» **Work required**
Repeat the entire listing below exactly.
##### Extracted data #####
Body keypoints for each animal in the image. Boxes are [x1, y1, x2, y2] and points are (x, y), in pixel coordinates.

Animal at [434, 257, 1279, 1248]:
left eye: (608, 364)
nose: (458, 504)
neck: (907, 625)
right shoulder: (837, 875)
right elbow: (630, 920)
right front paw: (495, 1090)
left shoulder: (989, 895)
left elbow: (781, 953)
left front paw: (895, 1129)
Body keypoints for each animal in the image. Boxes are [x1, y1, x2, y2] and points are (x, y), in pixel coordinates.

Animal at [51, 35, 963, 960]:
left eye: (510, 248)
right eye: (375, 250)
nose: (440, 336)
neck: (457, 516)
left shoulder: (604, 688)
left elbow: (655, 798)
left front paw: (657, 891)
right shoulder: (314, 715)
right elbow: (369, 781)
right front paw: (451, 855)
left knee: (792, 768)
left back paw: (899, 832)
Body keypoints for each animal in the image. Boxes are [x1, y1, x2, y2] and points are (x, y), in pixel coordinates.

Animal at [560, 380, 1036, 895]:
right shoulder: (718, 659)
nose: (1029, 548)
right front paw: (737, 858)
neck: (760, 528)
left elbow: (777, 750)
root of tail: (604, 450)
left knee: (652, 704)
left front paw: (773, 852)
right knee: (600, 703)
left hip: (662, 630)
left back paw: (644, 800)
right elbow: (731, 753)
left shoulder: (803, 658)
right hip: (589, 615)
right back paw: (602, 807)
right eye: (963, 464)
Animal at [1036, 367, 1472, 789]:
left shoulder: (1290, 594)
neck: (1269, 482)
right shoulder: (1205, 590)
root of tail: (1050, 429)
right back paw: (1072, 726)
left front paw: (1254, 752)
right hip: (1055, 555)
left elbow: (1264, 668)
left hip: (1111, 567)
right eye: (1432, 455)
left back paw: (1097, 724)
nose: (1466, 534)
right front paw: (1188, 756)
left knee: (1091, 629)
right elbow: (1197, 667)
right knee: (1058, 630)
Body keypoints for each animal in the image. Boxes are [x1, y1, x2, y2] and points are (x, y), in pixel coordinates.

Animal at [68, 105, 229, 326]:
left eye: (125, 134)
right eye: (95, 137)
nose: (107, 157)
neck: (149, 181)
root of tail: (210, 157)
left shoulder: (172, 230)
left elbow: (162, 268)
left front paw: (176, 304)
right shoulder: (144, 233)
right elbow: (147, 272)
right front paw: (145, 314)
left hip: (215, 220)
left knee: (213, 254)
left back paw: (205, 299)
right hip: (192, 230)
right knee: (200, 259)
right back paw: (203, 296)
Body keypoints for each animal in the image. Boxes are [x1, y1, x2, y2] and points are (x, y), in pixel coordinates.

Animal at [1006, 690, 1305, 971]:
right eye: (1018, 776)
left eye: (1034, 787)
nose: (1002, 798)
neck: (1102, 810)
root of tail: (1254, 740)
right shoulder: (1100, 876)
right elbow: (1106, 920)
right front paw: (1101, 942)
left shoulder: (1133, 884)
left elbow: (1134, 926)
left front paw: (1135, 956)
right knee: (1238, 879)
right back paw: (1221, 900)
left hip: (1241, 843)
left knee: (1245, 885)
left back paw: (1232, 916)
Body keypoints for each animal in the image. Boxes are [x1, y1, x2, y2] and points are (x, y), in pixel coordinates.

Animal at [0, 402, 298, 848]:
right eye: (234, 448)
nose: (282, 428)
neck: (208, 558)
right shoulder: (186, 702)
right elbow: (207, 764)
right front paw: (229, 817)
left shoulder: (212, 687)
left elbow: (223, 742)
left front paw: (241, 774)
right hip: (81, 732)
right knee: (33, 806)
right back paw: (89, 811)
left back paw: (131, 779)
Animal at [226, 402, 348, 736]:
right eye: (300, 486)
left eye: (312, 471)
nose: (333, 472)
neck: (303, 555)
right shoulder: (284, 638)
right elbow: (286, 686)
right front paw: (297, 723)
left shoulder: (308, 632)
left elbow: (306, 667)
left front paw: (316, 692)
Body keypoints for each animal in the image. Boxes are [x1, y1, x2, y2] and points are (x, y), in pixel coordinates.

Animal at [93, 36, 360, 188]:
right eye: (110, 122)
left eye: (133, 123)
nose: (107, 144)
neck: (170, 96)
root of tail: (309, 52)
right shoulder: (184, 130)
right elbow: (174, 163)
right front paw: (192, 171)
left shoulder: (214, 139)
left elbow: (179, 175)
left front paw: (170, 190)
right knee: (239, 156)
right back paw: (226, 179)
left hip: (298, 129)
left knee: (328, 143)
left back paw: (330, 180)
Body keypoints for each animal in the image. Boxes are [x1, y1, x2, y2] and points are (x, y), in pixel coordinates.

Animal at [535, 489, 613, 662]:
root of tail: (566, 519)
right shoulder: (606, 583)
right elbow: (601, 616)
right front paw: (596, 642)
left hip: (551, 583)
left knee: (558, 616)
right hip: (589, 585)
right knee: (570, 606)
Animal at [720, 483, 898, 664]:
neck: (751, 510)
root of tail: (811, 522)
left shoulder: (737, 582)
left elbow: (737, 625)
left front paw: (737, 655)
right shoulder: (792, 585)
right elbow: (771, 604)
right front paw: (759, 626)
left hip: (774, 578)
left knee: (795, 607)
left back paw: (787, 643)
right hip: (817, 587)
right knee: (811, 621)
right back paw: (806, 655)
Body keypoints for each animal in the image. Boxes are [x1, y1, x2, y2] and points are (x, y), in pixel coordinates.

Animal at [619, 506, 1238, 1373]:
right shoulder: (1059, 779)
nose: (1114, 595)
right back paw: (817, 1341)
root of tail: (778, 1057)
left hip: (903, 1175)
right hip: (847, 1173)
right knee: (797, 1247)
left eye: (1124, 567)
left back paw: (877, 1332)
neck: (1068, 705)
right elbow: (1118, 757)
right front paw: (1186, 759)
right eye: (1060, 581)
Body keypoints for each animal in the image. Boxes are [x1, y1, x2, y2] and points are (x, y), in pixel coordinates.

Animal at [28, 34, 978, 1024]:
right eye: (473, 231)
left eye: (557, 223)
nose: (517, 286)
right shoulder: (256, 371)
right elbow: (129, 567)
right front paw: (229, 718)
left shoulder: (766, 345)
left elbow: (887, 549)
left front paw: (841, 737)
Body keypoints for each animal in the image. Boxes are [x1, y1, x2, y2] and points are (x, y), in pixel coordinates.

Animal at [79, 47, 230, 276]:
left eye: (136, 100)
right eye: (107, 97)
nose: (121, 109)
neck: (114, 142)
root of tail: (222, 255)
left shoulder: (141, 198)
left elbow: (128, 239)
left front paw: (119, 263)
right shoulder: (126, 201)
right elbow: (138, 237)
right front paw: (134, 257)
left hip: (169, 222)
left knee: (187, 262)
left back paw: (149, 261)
#####
» **Solution below**
Body keypoints for each animal in the image. Boxes are [x1, y1, x2, y2] and points are (x, y), in pixel coordinates.

Animal at [434, 257, 1279, 1248]:
left eye: (608, 364)
nose: (458, 504)
neck: (907, 625)
right shoulder: (837, 875)
right elbow: (630, 920)
right front paw: (495, 1090)
left shoulder: (989, 895)
left elbow: (781, 953)
left front paw: (895, 1129)
Body keypoints for each animal in the image. Boxes are [x1, y1, x2, y2] and points are (x, y), in pixel coordinates.

Animal at [51, 35, 963, 960]:
left eye: (510, 248)
right eye: (375, 250)
nose: (440, 336)
neck: (457, 516)
left shoulder: (604, 688)
left elbow: (655, 798)
left front paw: (657, 891)
right shoulder: (314, 715)
right elbow: (369, 781)
right front paw: (451, 855)
left knee: (792, 768)
left back paw: (899, 832)
Body keypoints for each animal in the image. Boxes are [x1, y1, x2, y2] and points are (x, y), in pixel coordinates.

Animal at [560, 380, 1036, 895]:
right shoulder: (718, 659)
nose: (1029, 548)
right front paw: (737, 858)
neck: (760, 528)
left elbow: (777, 750)
root of tail: (604, 450)
left knee: (652, 704)
left front paw: (773, 852)
right knee: (600, 703)
left hip: (662, 630)
left back paw: (644, 800)
right elbow: (731, 753)
left shoulder: (803, 658)
right hip: (589, 615)
right back paw: (602, 807)
right eye: (963, 464)
Animal at [1036, 367, 1472, 789]:
left shoulder: (1290, 594)
neck: (1269, 482)
right shoulder: (1205, 590)
root of tail: (1050, 429)
right back paw: (1072, 726)
left front paw: (1254, 752)
right hip: (1055, 555)
left elbow: (1264, 668)
left hip: (1111, 567)
right eye: (1432, 455)
left back paw: (1097, 724)
nose: (1466, 534)
right front paw: (1188, 756)
left knee: (1091, 629)
right elbow: (1197, 667)
right knee: (1058, 630)
Body keypoints for each animal in the image. Boxes are [x1, y1, x2, y2] and points are (x, y), in pixel coordinates.

Animal at [68, 105, 229, 326]:
left eye: (125, 134)
right eye: (95, 137)
nose: (107, 157)
neck: (149, 181)
root of tail: (210, 157)
left shoulder: (172, 230)
left elbow: (162, 268)
left front paw: (176, 304)
right shoulder: (144, 233)
right elbow: (147, 272)
right front paw: (145, 314)
left hip: (215, 220)
left knee: (213, 254)
left back paw: (205, 299)
right hip: (192, 230)
right knee: (200, 259)
right back paw: (203, 296)
Body keypoints for each animal in the image. Boxes are [x1, y1, x2, y2] and points are (x, y), in pixel coordinates.

Animal at [1006, 690, 1305, 971]:
right eye: (1018, 776)
left eye: (1034, 787)
nose: (1002, 798)
neck: (1102, 810)
root of tail: (1254, 740)
right shoulder: (1100, 876)
right elbow: (1106, 920)
right front paw: (1101, 942)
left shoulder: (1133, 884)
left elbow: (1134, 926)
left front paw: (1135, 956)
right knee: (1238, 879)
right back paw: (1221, 900)
left hip: (1241, 843)
left knee: (1245, 885)
left back paw: (1232, 916)
Body keypoints for each animal in the image. Boxes are [x1, y1, x2, y2] and points are (x, y), in pixel coordinates.

Animal at [0, 402, 298, 848]:
right eye: (234, 448)
nose: (282, 428)
neck: (208, 558)
right shoulder: (186, 702)
right elbow: (207, 764)
right front paw: (229, 817)
left shoulder: (212, 687)
left elbow: (223, 742)
left front paw: (241, 774)
right hip: (81, 732)
right knee: (33, 806)
right back paw: (89, 811)
left back paw: (131, 779)
Animal at [226, 402, 348, 736]:
right eye: (300, 486)
left eye: (312, 471)
nose: (333, 472)
neck: (303, 555)
right shoulder: (284, 638)
right elbow: (286, 686)
right front paw: (297, 723)
left shoulder: (308, 632)
left elbow: (306, 667)
left front paw: (316, 692)
Body keypoints for each animal in the image. Boxes are [x1, y1, x2, y2] and points are (x, y), in pixel coordinates.

Animal at [93, 36, 360, 188]:
right eye: (110, 122)
left eye: (133, 123)
nose: (107, 144)
neck: (170, 96)
root of tail: (309, 52)
right shoulder: (184, 130)
right elbow: (174, 163)
right front paw: (192, 171)
left shoulder: (214, 139)
left elbow: (179, 175)
left front paw: (170, 190)
right knee: (239, 156)
right back paw: (226, 179)
left hip: (298, 129)
left knee: (328, 143)
left back paw: (330, 180)
Body keypoints for each animal in the image. Boxes are [x1, y1, x2, y2] and points are (x, y), in pixel coordinates.

Animal at [535, 489, 613, 662]:
root of tail: (566, 519)
right shoulder: (606, 583)
right elbow: (601, 616)
right front paw: (596, 642)
left hip: (551, 583)
left knee: (558, 616)
right hip: (589, 585)
right knee: (570, 606)
Animal at [720, 483, 898, 664]:
neck: (751, 510)
root of tail: (811, 522)
left shoulder: (737, 582)
left elbow: (737, 625)
left front paw: (737, 655)
right shoulder: (792, 585)
right elbow: (771, 604)
right front paw: (759, 626)
left hip: (774, 578)
left knee: (795, 607)
left back paw: (787, 643)
right hip: (817, 587)
right knee: (811, 621)
right back paw: (806, 655)
Body keypoints for each animal in the image. Boxes are [x1, y1, x2, y2] and points are (x, y), in pixel coordinates.

Animal at [619, 506, 1238, 1373]:
right shoulder: (1059, 779)
nose: (1114, 595)
right back paw: (817, 1341)
root of tail: (778, 1057)
left hip: (903, 1175)
right hip: (847, 1173)
right knee: (797, 1247)
left eye: (1124, 567)
left back paw: (877, 1332)
neck: (1068, 705)
right elbow: (1118, 757)
right front paw: (1186, 759)
right eye: (1060, 581)
Body keypoints for each animal in the image. Boxes are [x1, y1, x2, y2] and points are (x, y), in pixel coordinates.

Animal at [28, 34, 978, 1024]:
right eye: (473, 231)
left eye: (557, 223)
nose: (517, 286)
right shoulder: (256, 371)
right elbow: (129, 567)
right front paw: (229, 718)
left shoulder: (766, 345)
left elbow: (887, 549)
left front paw: (841, 737)
Body keypoints for each animal in the image. Boxes are [x1, y1, x2, y2] and points are (x, y), in pixel coordinates.

Animal at [79, 47, 230, 276]:
left eye: (136, 100)
right eye: (107, 97)
nose: (121, 109)
neck: (114, 142)
root of tail: (222, 255)
left shoulder: (141, 198)
left elbow: (128, 239)
left front paw: (119, 263)
right shoulder: (126, 201)
right elbow: (138, 237)
right front paw: (134, 257)
left hip: (169, 222)
left knee: (187, 262)
left back paw: (149, 261)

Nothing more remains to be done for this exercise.